I was talking with friends last night about childhood, and what each of us remembered wanting to "be" when we grew up.

My first career-related memory involved dressing as a man because I wanted to be in the Army. I wrote a "report" about it in the third grade, complete with an illustration of a happy soldier in uniform walking down a street whistling. My other female classmates drew pictures of nurses and teachers. I did feel like a bit of an outcast.

After my third-grade tomboyhood I never had any personal questions of gender identification (in the fourth grade, when I wanted to play "princess" parts in plays, I never got them). I imagine that my "when-I-grow-up" desires must have come from the books I used to read.

I used to take out arm-fulls of "Discovery Books" from our public library, and the two I remember reading the most were Leif the Lucky and John Paul Jones. I owned copies of Florence Nightingale and Clara Barton, which were given to me as gifts from well-meaning relatives, but I never took to them they way I did to the books about the men who figured in history. The only historical woman I could identify with as a child was Joan of Arc, but I don't believe that her biography was part of the "Discovery Book" series. I guess that I figured that if I could pass as a man, I could do the kinds of things men could do, which when I was growing up happened to be everything.

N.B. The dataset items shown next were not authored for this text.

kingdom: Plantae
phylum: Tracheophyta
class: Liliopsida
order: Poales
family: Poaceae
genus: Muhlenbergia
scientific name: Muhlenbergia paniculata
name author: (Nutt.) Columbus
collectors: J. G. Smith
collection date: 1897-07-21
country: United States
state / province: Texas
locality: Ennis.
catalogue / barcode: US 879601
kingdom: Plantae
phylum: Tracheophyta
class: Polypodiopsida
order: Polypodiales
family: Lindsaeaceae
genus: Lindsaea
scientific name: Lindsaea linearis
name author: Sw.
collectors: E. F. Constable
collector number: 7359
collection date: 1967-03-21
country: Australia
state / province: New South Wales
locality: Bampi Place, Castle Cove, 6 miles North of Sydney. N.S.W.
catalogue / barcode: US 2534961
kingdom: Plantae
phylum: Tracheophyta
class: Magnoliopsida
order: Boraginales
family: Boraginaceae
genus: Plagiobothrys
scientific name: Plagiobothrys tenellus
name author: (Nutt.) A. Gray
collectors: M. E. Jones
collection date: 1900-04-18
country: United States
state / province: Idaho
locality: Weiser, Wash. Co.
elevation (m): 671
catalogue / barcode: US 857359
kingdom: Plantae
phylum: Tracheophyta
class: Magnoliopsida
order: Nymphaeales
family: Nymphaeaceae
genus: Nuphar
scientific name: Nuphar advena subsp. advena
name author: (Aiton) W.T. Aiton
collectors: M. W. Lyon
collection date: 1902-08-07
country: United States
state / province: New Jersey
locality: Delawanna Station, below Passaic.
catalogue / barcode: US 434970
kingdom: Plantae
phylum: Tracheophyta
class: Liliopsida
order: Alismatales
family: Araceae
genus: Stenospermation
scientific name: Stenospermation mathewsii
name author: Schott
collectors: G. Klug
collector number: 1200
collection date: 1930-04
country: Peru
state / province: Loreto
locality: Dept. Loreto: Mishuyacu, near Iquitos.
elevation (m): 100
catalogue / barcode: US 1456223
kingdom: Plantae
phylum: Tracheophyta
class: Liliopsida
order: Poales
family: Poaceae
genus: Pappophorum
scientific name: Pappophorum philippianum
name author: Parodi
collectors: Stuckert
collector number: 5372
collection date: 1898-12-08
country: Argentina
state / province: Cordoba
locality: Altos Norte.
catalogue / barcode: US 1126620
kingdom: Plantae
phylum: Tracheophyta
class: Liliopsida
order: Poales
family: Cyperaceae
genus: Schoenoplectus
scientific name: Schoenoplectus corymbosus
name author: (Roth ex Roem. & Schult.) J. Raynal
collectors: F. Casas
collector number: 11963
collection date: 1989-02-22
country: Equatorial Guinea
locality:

I found out a few nifty things today: Leif the Lucky was written by Erick Berry, and Erick Berry was a pseudonym for Allena Champlin (1892-1974). Allena grew up in New Bedford, Massachusetts, where her father was a librarian, and she became an artist and later a writer. I also learned that Leif the Lucky was published in 1961 by the Garrard Press in Champaign, Illinois (the city 50 miles away where I do most of my playing these days). I know the exact location of where the publisher who influenced so much of my childhood used to be.